• EXTRAIT DU DOCUMENT
::::::::

Les chèvres alpines chamoisées ont toujours des lointaines cousines colorées. Ecartées de la sélection, elles ont failli être sacrifiées sur l’autel de la standardisation. Depuis quinze ans, des éleveurs se battent pour faire reconnaitre ces chèvres des Savoie noires, beiges et blanches. Non seulement pour préserver la biodiversité, mais aussi pour des raisons économiques : les chèvres polychromes savoyardes peuvent être de très bonnes laitières et sont surtout plus adaptées aux alpages.

Qu’on se le dise : la chèvre des Alpes n’est pas seulement chamoisée ! Il existe aussi des noires à barrettes, des chèvres à cou clair et des chèvres pie. Toutes sont issues de la même souche et du même berceau savoyard. Pour des raisons purement esthétiques, les chèvres marron ont été privilégiées depuis 70 ans, au détriment des autres chèvres.

En 2001, l’association de sauvegarde de la chèvre des Savoie (une quarantaine de membres) a été fondée pour sauver, développer et promouvoir les autres phénotypes des chèvres savoyardes. La fondatrice et présidente, Cathy Berthet, a d’abord réalisé un premier inventaire qui répertoriait 300 mères. Aujourd’hui, les quarante éleveurs de chèvres des Savoie déclarent 1080 femelles. De quoi revendiquer un nom à part : « Avant, on les appelait simplement chèvres alpines polychromes. L’association a tenu à différencier ces chèvres de leur souche principale en les dénommant chèvres des Savoie », souligne la présidente.

Une pépinière pour sauver la race

En 2011, l’association a fondé une pépinière au centre d’élevage de Poisy près d’Annecy. Les membres estimaient cet outil indispensable pour avancer : « Les éleveurs n’ont pas assez de place dans leur exploitation pour constituer des lots conséquents. Du coup, ils étaient obligés de vendre leurs chevrettes à des engraisseurs et cela ne leur convenait pas. Par ailleurs, certains éleveurs voulaient acheter des bêtes et n’en trouvaient pas. Il fallait donc un lieu pour accueillir les jeunes chevrettes des Savoie », explique Florian Kieny, formateur du centre d’élevage.

::::::::

• DONNÉES AFFICHÉES

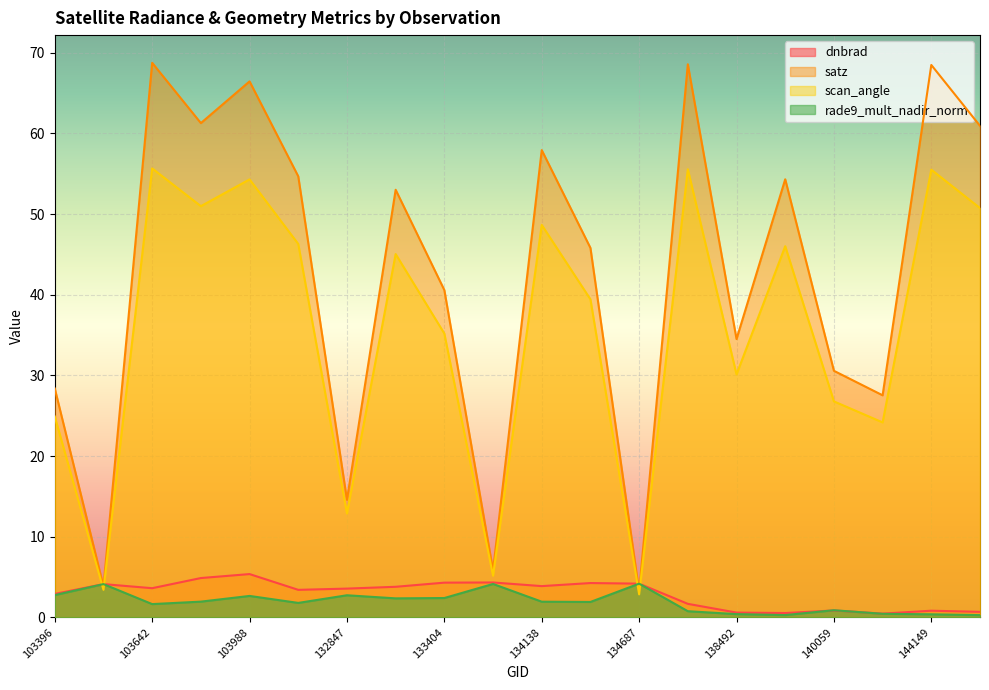

The satz series shows 63.5 at 133404. True or false?

False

::::::::

• EXERCICES À FAIRE
A – Dans l'extrait sur les chèvres des Savoie, en quelle année l'association de sauvegarde a-t-elle été fondée ?
B – Reprenez l'extrait sur les chèvres des Savoie là où il s'arrête.
Ces données proviennent d'une autre source.

• CORRIGÉ PAR NUMÉRO
A – En 2001.

B –
La pépinière a été installée dans une ancienne grange, ce qui a limité  l’investissement à 4000 euros. Cependant, avec un coût de fonctionnement annuel de 11000 euros, la structure est toujours déficitaire. Les derniers travaux ont d’ailleurs été financés par des dons via la plate-forme KissKissBankbank : 10 000 euros ont été récoltés pour isoler la toiture et acheter du petit matériel, preuve que la race suscite un engouement populaire.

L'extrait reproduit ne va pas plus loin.